Search code examples
pythoncachingceleryshared-memoryvideo-processing

Celery task setup with memory cache for video frames as circular buffer strategy in python


I want to build a multi task processing pipeline on Celery and want several tasks processing the same video file. The tasks need to share the video data. So not every task has to decode and extract frames from the video file. Video data will be a list of extracted frames (not every frame of the video is needed).

Is there any solution to efficiently share those frames? Tasks can be processed on diffrent nodes. But i dont want to share the data over the network like Memcached or Redis. A task should look up for video data in memory/cache, if its not there the task should issue another task to load video and extract frames to cache.

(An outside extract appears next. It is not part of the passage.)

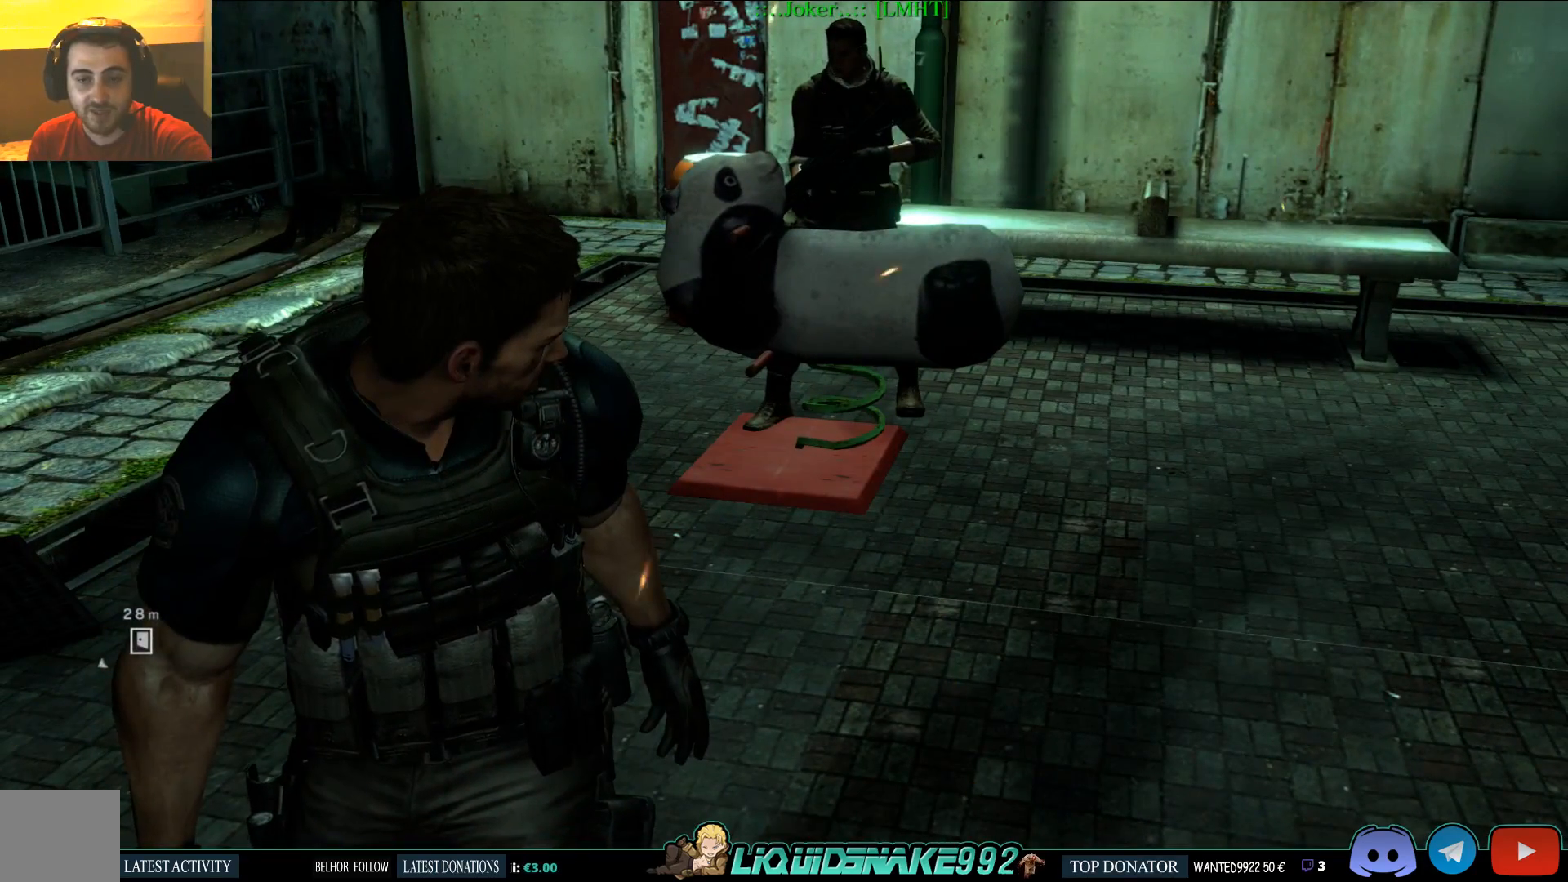
{"dt_ms": 500, "buttons": [], "left_stick": "center", "right_stick": "center", "events": []}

(producer and multiple consumers for each video file)

So tasks on the same node/machine are able to share cached data. Two tasks on diffrent nodes have no benefits by caching.

I dont want to cache the entire extracted video, there has to be some circular buffer caching. Cache per video has a fixed size, lets say 100 frames. Gap between fastest and slowest task can not exceed 100 frames. Only a total of 100 frames are in memory/cache.

Two main question arises:

  1. Task setup

    Task A: extracting frames from video (producer to memory/cache)

    Task B1: consuming frames and doing actual work (processing frames)

    . .

    Task Bn: consuming frames and doing actual work (processing frames)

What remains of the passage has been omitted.